Bonjour Docteur, je viens pour une prescription d’Argaive. J’en ai grand besoin.
Vos constantes sont bonnes, mais je ne prescris pas ce produit. Un
médecin soigne, le désir n’est pas une maladie.
Non, mais il me pourrit la vie. Selon l’OMS, « La santé est un état de complet bien-être physique, mental et social, et ne consiste pas seulement en une absence de maladie ou d’infirmité. ». Je n’ai pas besoin de ma libido, le désir, c’est plus large que ça.
Le désir fait partie de la vie. C’est le piment du couple. Il me semble que vous êtes marié. C’est une des fonctionnalités basiques des mammifères. Pour les autres classes, je ne me prononce pas. Vous êtes marié depuis longtemps, il me semble ; vous en avez parlé avec votre épouse ?
Oui, bien sûr, mais cela ne l’intéresse pas. Mes besoins ne sont pas comblés. C’est juste devenu un sujet de dispute, la seule alternative qui reste serait de la quitter, mais je ne me vois pas quitter mes enfants et reconstruire une vie ailleurs. Et d’ailleurs, il n’y a aucune garantie que ma frustration baissera dans le futur, même lointain. Et j’ai une grande tendresse pour elle.
Le désir est la base de beaucoup de chef-d’œuvre ou a servi de moteur dans la vie à beaucoup d’hommes.
Oui, il a aussi beaucoup servi aux harceleurs.
Je reste persuadé que c’est une mauvaise idée. Qu’est-ce qui dans la vie donne envie de faire quelques choses plutôt que rien ?
Docteur, des produits agissent déjà sur l’humeur, les antidépresseurs jouent aussi sur le plaisir en gérant la dopamine.
Vous connaissez le Ziban ? Qui baissait le plaisir de fumer ? Ou la Ritaline contre l’hyperactivité ? Ils changent l’humeur, mais il est totalement déconseillé de les prendre à long terme.
Oui, le Ziban était accusé de provoquer des suicides par la destruction des envies, et la Ritaline d’être une camisole chimique qui transformait les enfants en robot. Je me suis renseigné, les dernières études ont montré que les problèmes sont plus liés à l’arrêt de la nicotine et à la dépression, qu’aux produits.

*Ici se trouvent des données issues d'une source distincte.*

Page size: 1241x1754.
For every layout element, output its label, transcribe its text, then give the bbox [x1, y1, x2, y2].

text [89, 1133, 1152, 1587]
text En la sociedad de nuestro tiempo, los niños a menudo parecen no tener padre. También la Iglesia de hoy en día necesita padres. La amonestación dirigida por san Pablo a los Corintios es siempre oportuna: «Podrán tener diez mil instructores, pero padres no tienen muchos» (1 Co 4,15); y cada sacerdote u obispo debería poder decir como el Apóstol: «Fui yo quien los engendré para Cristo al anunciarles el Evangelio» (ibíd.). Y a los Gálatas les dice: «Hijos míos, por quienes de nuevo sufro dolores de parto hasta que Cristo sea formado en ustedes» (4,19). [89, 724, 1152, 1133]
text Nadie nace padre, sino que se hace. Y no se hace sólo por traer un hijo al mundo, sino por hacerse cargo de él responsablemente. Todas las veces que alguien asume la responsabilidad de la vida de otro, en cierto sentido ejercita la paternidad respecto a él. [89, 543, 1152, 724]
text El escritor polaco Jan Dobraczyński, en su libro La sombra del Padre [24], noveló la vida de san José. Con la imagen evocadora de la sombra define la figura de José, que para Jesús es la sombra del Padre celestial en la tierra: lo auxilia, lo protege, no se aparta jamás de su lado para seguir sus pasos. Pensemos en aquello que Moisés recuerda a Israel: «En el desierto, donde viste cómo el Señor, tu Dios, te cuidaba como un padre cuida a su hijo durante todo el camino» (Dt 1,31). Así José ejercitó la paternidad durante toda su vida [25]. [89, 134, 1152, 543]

Je le sais bien, je voulais souligner que ces traitements nécessitent un gros suivi psychologique.
Vous ne l’avez vraiment jamais prescrit ?

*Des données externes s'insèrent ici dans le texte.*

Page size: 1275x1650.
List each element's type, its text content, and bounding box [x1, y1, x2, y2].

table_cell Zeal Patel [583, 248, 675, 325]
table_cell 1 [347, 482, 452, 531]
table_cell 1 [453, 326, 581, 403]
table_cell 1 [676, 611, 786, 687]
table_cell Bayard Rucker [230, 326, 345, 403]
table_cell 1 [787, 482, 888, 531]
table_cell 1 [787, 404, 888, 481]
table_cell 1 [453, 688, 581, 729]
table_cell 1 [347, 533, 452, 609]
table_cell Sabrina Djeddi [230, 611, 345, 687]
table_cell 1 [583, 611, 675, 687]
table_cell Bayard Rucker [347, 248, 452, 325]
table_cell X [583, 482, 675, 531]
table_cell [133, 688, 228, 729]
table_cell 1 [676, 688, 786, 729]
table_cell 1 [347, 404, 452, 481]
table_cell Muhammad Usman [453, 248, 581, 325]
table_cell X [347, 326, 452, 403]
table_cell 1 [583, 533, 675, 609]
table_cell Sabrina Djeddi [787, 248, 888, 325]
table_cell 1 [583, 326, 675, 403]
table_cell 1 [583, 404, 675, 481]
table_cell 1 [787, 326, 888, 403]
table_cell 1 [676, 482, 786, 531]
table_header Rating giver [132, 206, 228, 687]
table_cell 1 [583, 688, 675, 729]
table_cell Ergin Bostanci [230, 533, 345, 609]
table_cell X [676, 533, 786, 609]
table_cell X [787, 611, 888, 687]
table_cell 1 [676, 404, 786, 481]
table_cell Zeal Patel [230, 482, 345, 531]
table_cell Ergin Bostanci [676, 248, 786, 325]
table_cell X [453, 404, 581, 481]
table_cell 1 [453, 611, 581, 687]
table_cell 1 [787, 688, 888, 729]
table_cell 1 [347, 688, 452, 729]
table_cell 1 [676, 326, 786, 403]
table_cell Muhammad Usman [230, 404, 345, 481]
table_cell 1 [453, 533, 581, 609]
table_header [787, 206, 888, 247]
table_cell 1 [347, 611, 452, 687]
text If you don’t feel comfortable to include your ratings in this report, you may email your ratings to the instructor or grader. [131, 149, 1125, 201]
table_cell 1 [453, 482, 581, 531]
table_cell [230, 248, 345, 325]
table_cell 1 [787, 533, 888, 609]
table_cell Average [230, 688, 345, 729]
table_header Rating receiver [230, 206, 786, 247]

Si, à un “incel” une fois, le genre célibataire subit et très aigri, niveau “administrateur de forum”. Il ne prenait vraiment pas soin de lui, je me disais qu’au mieux il devait être harceleur. Depuis il utilise son énergie dans sa boite de freelance.

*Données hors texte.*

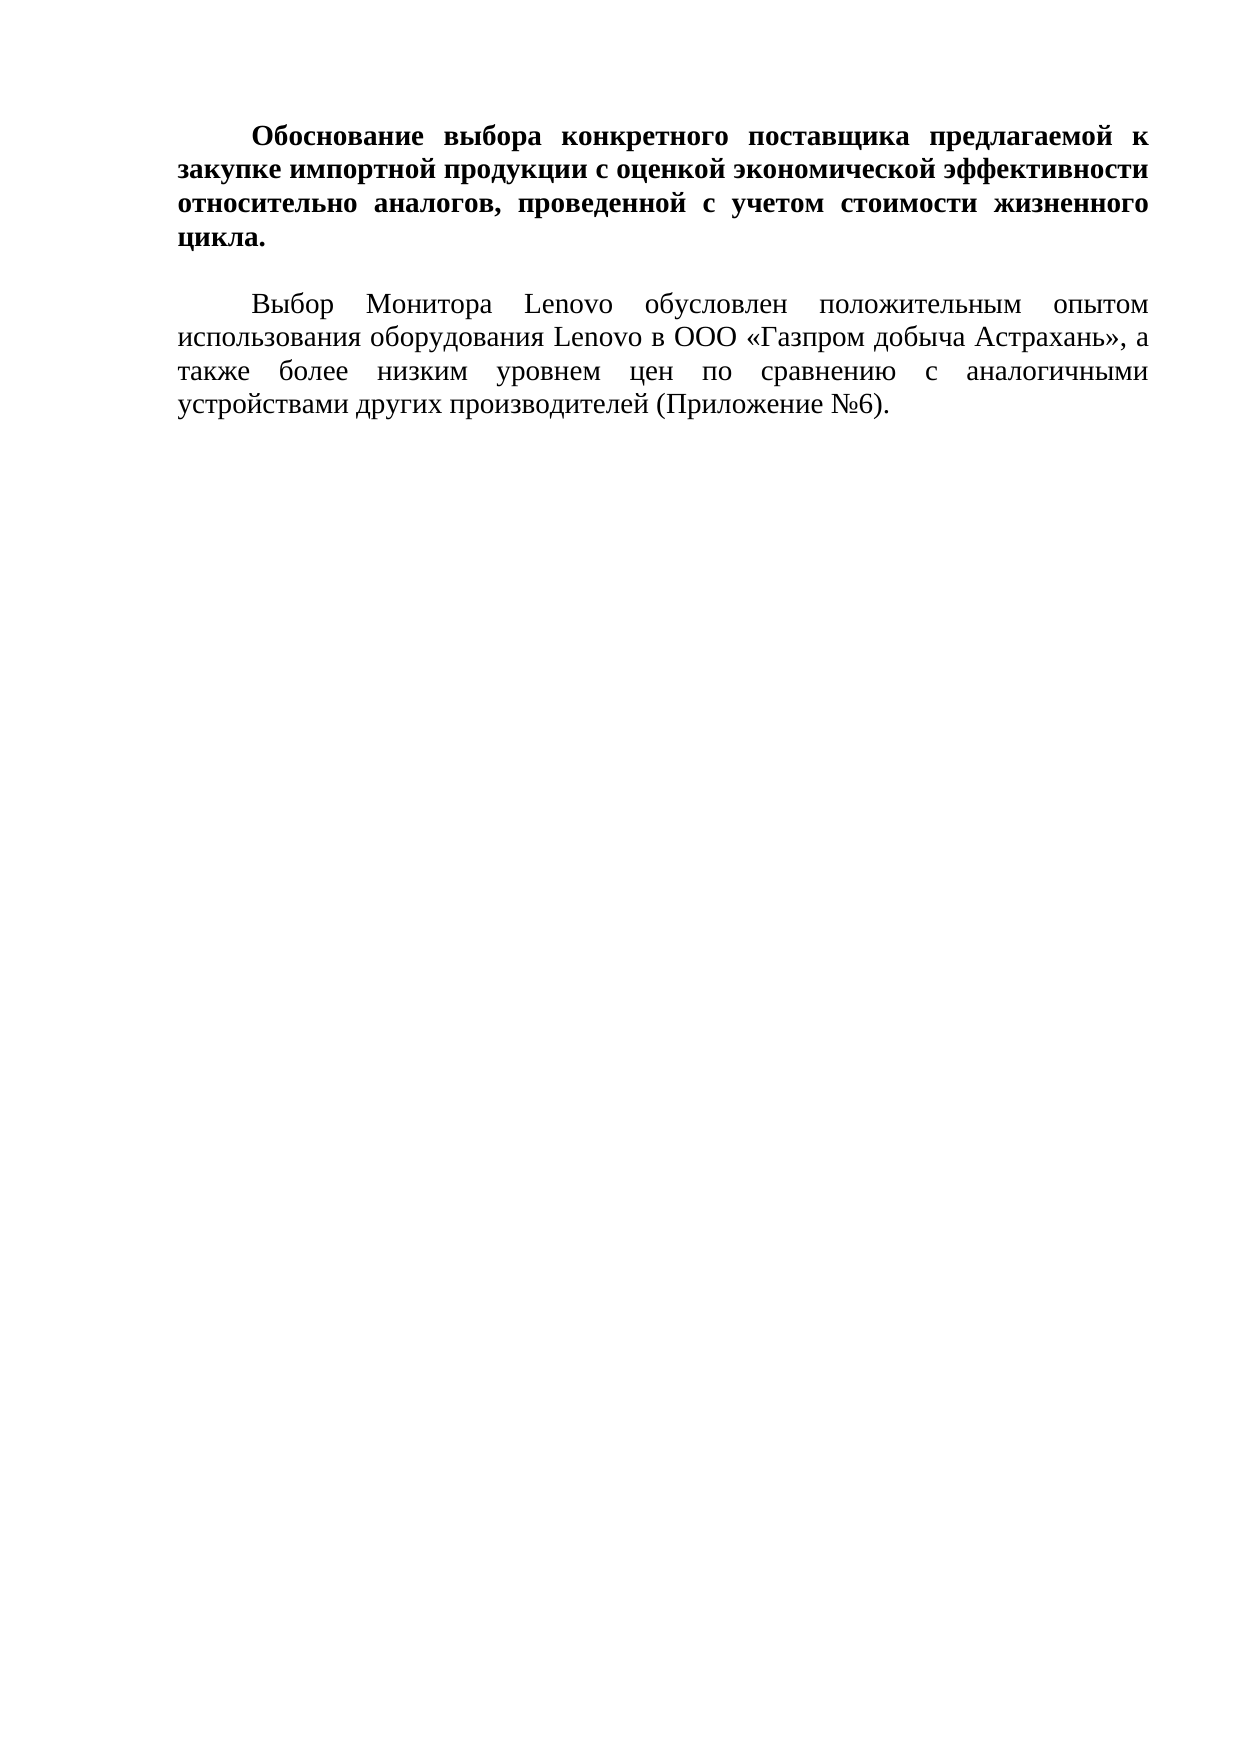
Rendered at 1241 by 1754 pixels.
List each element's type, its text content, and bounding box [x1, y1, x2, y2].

text Обоснование выбора конкретного поставщика предлагаемой к закупке импортной продукции с оценкой экономической эффективности относительно аналогов, проведенной с учетом стоимости жизненного цикла. [177, 118, 1149, 252]
text Выбор Монитора Lenovo обусловлен положительным опытом использования оборудования Lenovo в ООО «Газпром добыча Астрахань», а также более низким уровнем цен по сравнению с аналогичными устройствами других производителей (Приложение №6). [177, 286, 1149, 420]
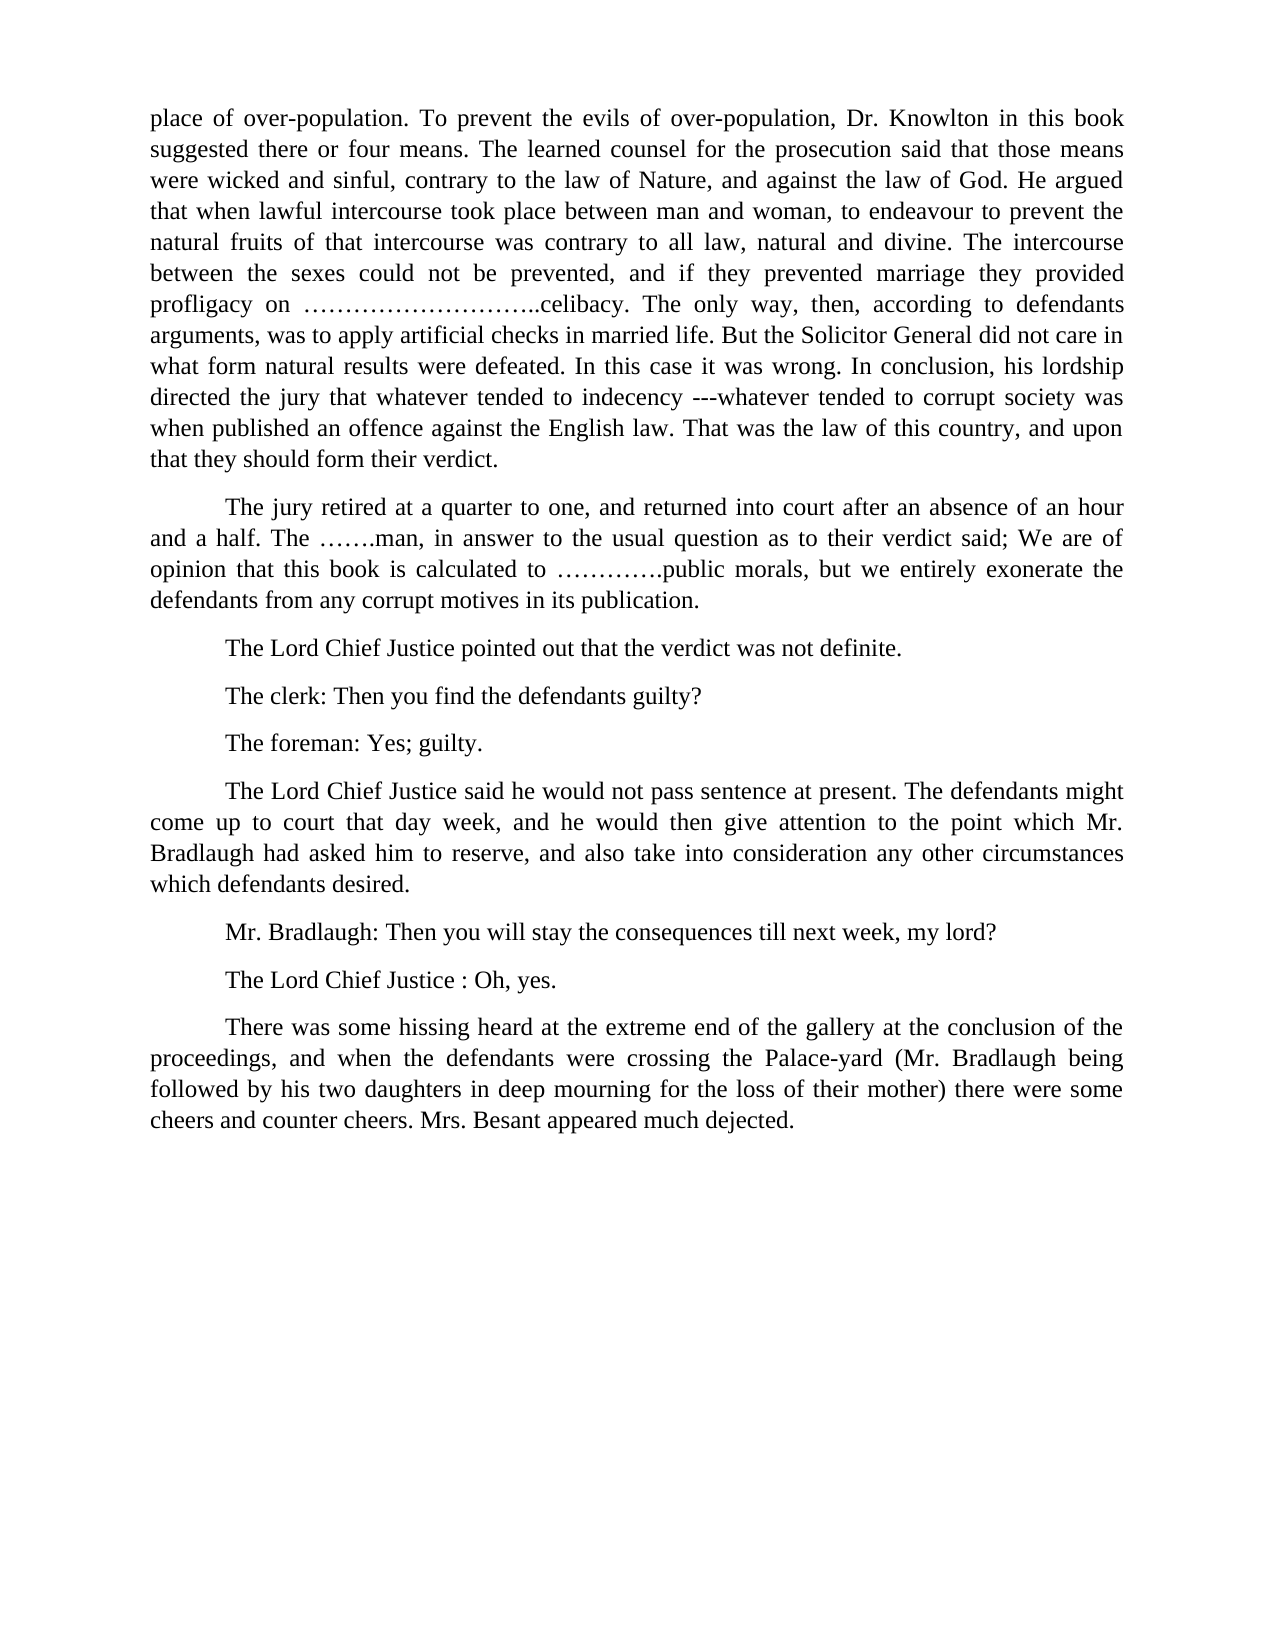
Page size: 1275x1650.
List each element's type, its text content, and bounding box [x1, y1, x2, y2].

text The Lord Chief Justice said he would not pass sentence at present. The defendants might come up to court that day week, and he would then give attention to the point which Mr. Bradlaugh had asked him to reserve, and also take into consideration any other circumstances which defendants desired. [150, 776, 1125, 898]
text The Lord Chief Justice : Oh, yes. [150, 965, 1125, 993]
text The foreman: Yes; guilty. [150, 728, 1125, 757]
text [150, 103, 1125, 473]
text The Lord Chief Justice pointed out that the verdict was not definite. [150, 633, 1125, 662]
text There was some hissing heard at the extreme end of the gallery at the conclusion of the proceedings, and when the defendants were crossing the Palace-yard (Mr. Bradlaugh being followed by his two daughters in deep mourning for the loss of their mother) there were some cheers and counter cheers. Mrs. Besant appeared much dejected. [150, 1012, 1125, 1134]
text Mr. Bradlaugh: Then you will stay the consequences till next week, my lord? [150, 917, 1125, 946]
text The jury retired at a quarter to one, and returned into court after an absence of an hour and a half. The …….man, in answer to the usual question as to their verdict said; We are of opinion that this book is calculated to ………….public morals, but we entirely exonerate the defendants from any corrupt motives in its publication. [150, 492, 1125, 614]
text The clerk: Then you find the defendants guilty? [150, 681, 1125, 709]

Vous voyez ? Toute cette économie d’énergie à chercher une moitié qu’il ne trouvera jamais !
Comment en être sûr ? J’en ai prescrit aussi à un tombeur frénétique. A l’inverse, il alignait les conquêtes, à tel point, que c’était les serveuses qui prévenaient les demoiselles ; il gérait plusieurs histoires en parallèle. Sa vie devenait hyper complexe, alors qu’il aurait aimé s’installer. Je dirais que sa libido est redevenu normal, il ne l’a pas supprimé totalement non plus.
Je sais que ce n’est pas idéal, que comme dans la nature, la sexualité permet d’arrondir les angles relationnels. Mais là, c’est une gêne.
Vous êtes prêt à prendre le risque de délaisser votre femme.